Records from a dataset
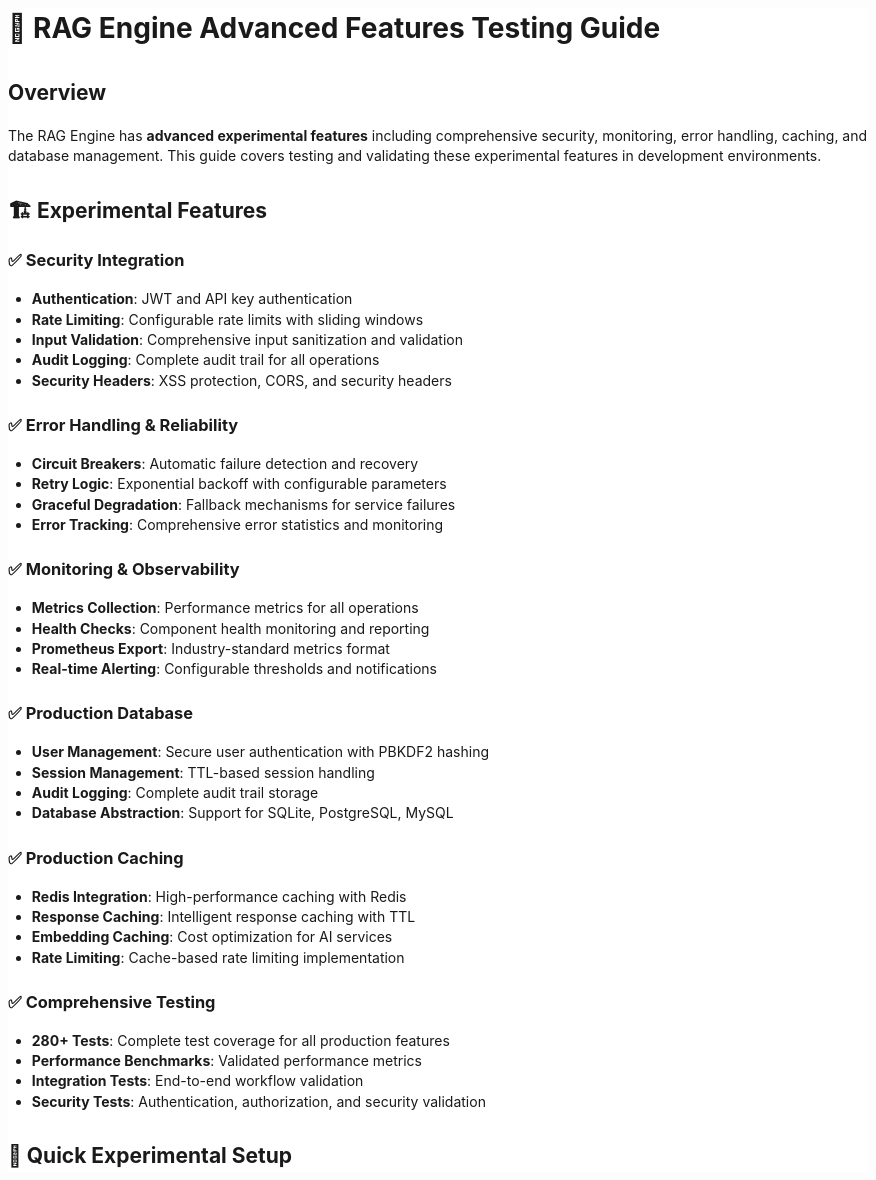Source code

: # 🧪 RAG Engine Advanced Features Testing Guide

## Overview

The RAG Engine has **advanced experimental features** including comprehensive security, monitoring, error handling, caching, and database management. This guide covers testing and validating these experimental features in development environments.

## 🏗️ Experimental Features

### ✅ **Security Integration**
- **Authentication**: JWT and API key authentication
- **Rate Limiting**: Configurable rate limits with sliding windows
- **Input Validation**: Comprehensive input sanitization and validation
- **Audit Logging**: Complete audit trail for all operations
- **Security Headers**: XSS protection, CORS, and security headers

### ✅ **Error Handling & Reliability**
- **Circuit Breakers**: Automatic failure detection and recovery
- **Retry Logic**: Exponential backoff with configurable parameters
- **Graceful Degradation**: Fallback mechanisms for service failures
- **Error Tracking**: Comprehensive error statistics and monitoring

### ✅ **Monitoring & Observability**
- **Metrics Collection**: Performance metrics for all operations
- **Health Checks**: Component health monitoring and reporting
- **Prometheus Export**: Industry-standard metrics format
- **Real-time Alerting**: Configurable thresholds and notifications

### ✅ **Production Database**
- **User Management**: Secure user authentication with PBKDF2 hashing
- **Session Management**: TTL-based session handling
- **Audit Logging**: Complete audit trail storage
- **Database Abstraction**: Support for SQLite, PostgreSQL, MySQL

### ✅ **Production Caching**
- **Redis Integration**: High-performance caching with Redis
- **Response Caching**: Intelligent response caching with TTL
- **Embedding Caching**: Cost optimization for AI services
- **Rate Limiting**: Cache-based rate limiting implementation

### ✅ **Comprehensive Testing**
- **280+ Tests**: Complete test coverage for all production features
- **Performance Benchmarks**: Validated performance metrics
- **Integration Tests**: End-to-end workflow validation
- **Security Tests**: Authentication, authorization, and security validation

## 🧪 Quick Experimental Setup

Aim of the exercise
Write out the records in full and exactly, omitting the pictures they hold.

Task output
Source code

: # 🧪 RAG Engine Advanced Features Testing Guide

## Overview

The RAG Engine has **advanced experimental features** including comprehensive security, monitoring, error handling, caching, and database management. This guide covers testing and validating these experimental features in development environments.

## 🏗️ Experimental Features

### ✅ **Security Integration**
- **Authentication**: JWT and API key authentication
- **Rate Limiting**: Configurable rate limits with sliding windows
- **Input Validation**: Comprehensive input sanitization and validation
- **Audit Logging**: Complete audit trail for all operations
- **Security Headers**: XSS protection, CORS, and security headers

### ✅ **Error Handling & Reliability**
- **Circuit Breakers**: Automatic failure detection and recovery
- **Retry Logic**: Exponential backoff with configurable parameters
- **Graceful Degradation**: Fallback mechanisms for service failures
- **Error Tracking**: Comprehensive error statistics and monitoring

### ✅ **Monitoring & Observability**
- **Metrics Collection**: Performance metrics for all operations
- **Health Checks**: Component health monitoring and reporting
- **Prometheus Export**: Industry-standard metrics format
- **Real-time Alerting**: Configurable thresholds and notifications

### ✅ **Production Database**
- **User Management**: Secure user authentication with PBKDF2 hashing
- **Session Management**: TTL-based session handling
- **Audit Logging**: Complete audit trail storage
- **Database Abstraction**: Support for SQLite, PostgreSQL, MySQL

### ✅ **Production Caching**
- **Redis Integration**: High-performance caching with Redis
- **Response Caching**: Intelligent response caching with TTL
- **Embedding Caching**: Cost optimization for AI services
- **Rate Limiting**: Cache-based rate limiting implementation

### ✅ **Comprehensive Testing**
- **280+ Tests**: Complete test coverage for all production features
- **Performance Benchmarks**: Validated performance metrics
- **Integration Tests**: End-to-end workflow validation
- **Security Tests**: Authentication, authorization, and security validation

## 🧪 Quick Experimental Setup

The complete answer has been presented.